As the linked article states, they restored the backup seemingly sucessfully, and it took two days of normal work until someone noticed that the restored backup is actually not complete. How would you notice that in backup testing that (presumably) shouldn't take thousands of man-hours to do?
Good points. High-assurance can be very expensive in almost any area of IT. Speaking generally, when the asset is that valuable, the IT team should take responsibility for anticipating those problems - difficult, but not impossible. Sometimes you just have to roll up your sleeves and dig into the hard problems.
Speaking specifically, based on what you describe (neither of us is fully informed, of course), the solutions are easy and cheap: Verify the number of bytes restored, the numbers of files and directories restored, and verify checksums (or something similar) for individual files.
The impression I got from the descriptions of that incident and especially the followup was that their main weakness was not technical, but organizational - their core business consisted on making, versioning and using a very, very large number of data assets that was very important to them, but they apparently didn't have any good process of (a) inventory of what assets they have or should have, and (b) who is responsible for each (set of) assets. Instead, the assets "simply" were there when everything was going okay, and just as simply weren't there without anyone noticing when it wasn't.
If they had even the most rudimentary tracking or inventory of those assets/artifacts, the same technical problems would cause a much simpler and faster business recovery; instead, circumstances forced them to inventory something that they (a) possibly didn't have and (b) didn't know if it needed to exist in the first place, and (c) in a hurry, without preparation or adequate tools or people for that.
IT couldn't and cannot fix that - implementing a process may need some support from IT for tooling or a bit of automation, but most of the fix would be by and for the non-IT owners/keepers of that data.
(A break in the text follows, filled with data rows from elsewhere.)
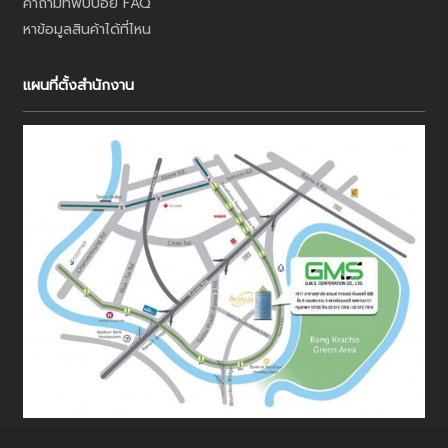
คำถามที่พบบ่อย FAQ
หาข้อมูลสินค้าได้ที่ไหน
แผนที่ตั้งสำนักงาน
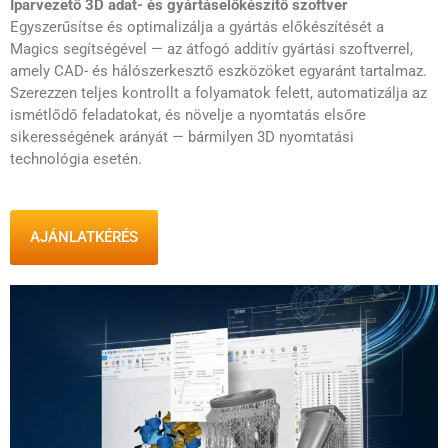
Iparvezető 3D adat- és gyártáselőkészítő szoftver
Egyszerűsítse és optimalizálja a gyártás előkészítését a
Magics segítségével — az átfogó additív gyártási szoftverrel,
amely CAD- és hálószerkesztő eszközöket egyaránt tartalmaz.
Szerezzen teljes kontrollt a folyamatok felett, automatizálja az
ismétlődő feladatokat, és növelje a nyomtatás elsőre
sikerességének arányát — bármilyen 3D nyomtatási
technológia esetén.
AJÁNLATKÉRÉS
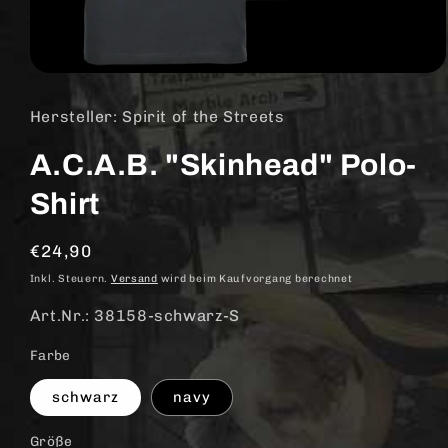
Medien
1
in
Hersteller: Spirit of the Streets
Modal
öffnen
A.C.A.B. "Skinhead" Polo-
Shirt
Normaler
€24,90
Preis
Inkl. Steuern.
Versand
wird beim Kaufvorgang berechnet
Art.Nr.: 38158-schwarz-S
Farbe
schwarz
navy
Größe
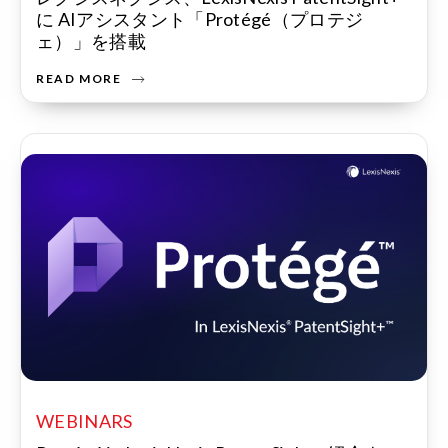
に AIアシスタント「Protégé（プロテジ
ェ）」を搭載
READ MORE
WEBINARS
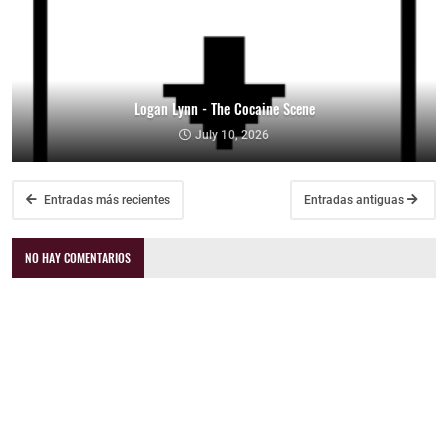
Logan Lynn - The Cocaine Scene
July 10, 2026
Entradas más recientes
Entradas antiguas
NO HAY COMENTARIOS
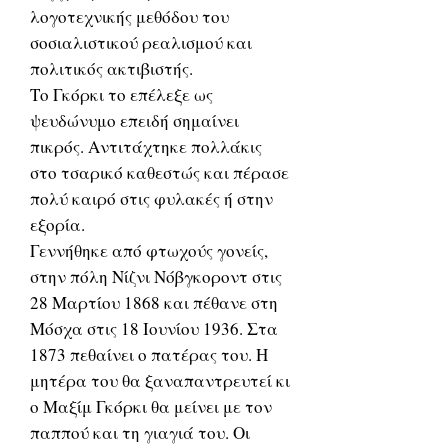
λογοτεχνικής μεθόδου του
σοσιαλιστικού ρεαλισμού και
πολιτικός ακτιβιστής.
Το Γκόρκι το επέλεξε ως
ψευδώνυμο επειδή σημαίνει
πικρός. Αντιτάχτηκε πολλάκις
στο τσαρικό καθεστώς και πέρασε
πολύ καιρό στις φυλακές ή στην
εξορία.
Γεννήθηκε από φτωχούς γονείς,
στην πόλη Νίζνι Νόβγκοροντ στις
28 Μαρτίου 1868 και πέθανε στη
Μόσχα στις 18 Ιουνίου 1936. Στα
1873 πεθαίνει ο πατέρας του. Η
μητέρα του θα ξαναπαντρευτεί κι
ο Μαξίμ Γκόρκι θα μείνει με τον
παππού και τη γιαγιά του. Οι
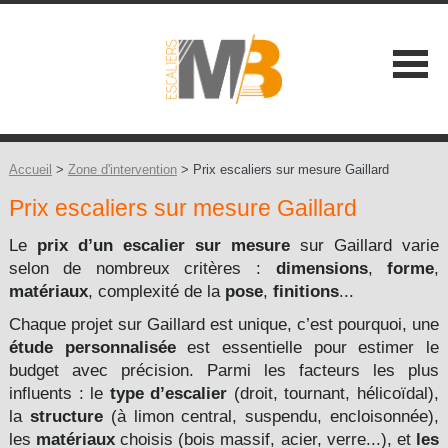
SOCIÉTÉ
NOS ATOUTS
Accueil
>
Zone d'intervention
> Prix escaliers sur mesure Gaillard
Prix escaliers sur mesure Gaillard
NOS GAMMES
Les Classiques +
Le
prix d’un escalier sur mesure
sur Gaillard varie
CONSEILS
selon de nombreux critères :
dimensions
,
forme
,
Les Contemporains +
matériaux
, complexité de la
pose
,
finitions
...
CONTACT
Chaque projet sur Gaillard est unique, c’est pourquoi, une
Les Balustrades +
étude personnalisée
est essentielle pour estimer le
budget avec précision. Parmi les facteurs les plus
Les Extérieures
influents : le
type d’escalier
(droit, tournant, hélicoïdal),
la
structure
(à limon central, suspendu, encloisonnée),
Les Design +
les
matériaux
choisis (bois massif, acier, verre...), et
les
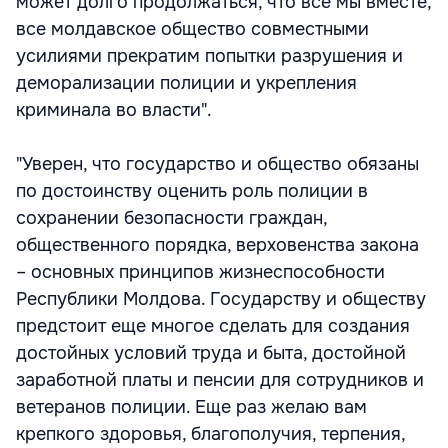
может долго продолжаться, что все мы вместе,
все молдавское общество совместными
усилиями прекратим попытки разрушения и
деморализации полиции и укрепления
криминала во власти".
"Уверен, что государство и общество обязаны
по достоинству оценить роль полиции в
сохранении безопасности граждан,
общественного порядка, верховенства закона
– основных принципов жизнеспособности
Республики Молдова. Государству и обществу
предстоит еще многое сделать для создания
достойных условий труда и быта, достойной
заработной платы и пенсии для сотрудников и
ветеранов полиции. Еще раз желаю вам
крепкого здоровья, благополучия, терпения,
I disagree. I mean, I agree those things happen, but the system administrator's job is to anticipate those Real World risks and manage them with tools like quality assurance, redundancy, plain old focus and effort, and many others.
The fundamental of backups is to test restoring them, which would have caught the problem described. It's so basic that it's a well-known rookie error and a source of jokes like, 'My backup was perfect; it was the restore that failed.' What is a backup that can't be restored?
Also, in managing those Real World risks, the system administrator has to prioritize the value of data. The company's internal newsletter gets one level of care, HR and payroll another. The company's most valuable asset and work product, worth hundreds of millions of dollars? A personal mission, no mistakes are permitted; check and recheck, hire someone from the outside, create redundant systems, etc. It's also a failure of the CIO, who should have been absolutely sure of the data's safety even if he/she had to personally test the restore, and the CEO too.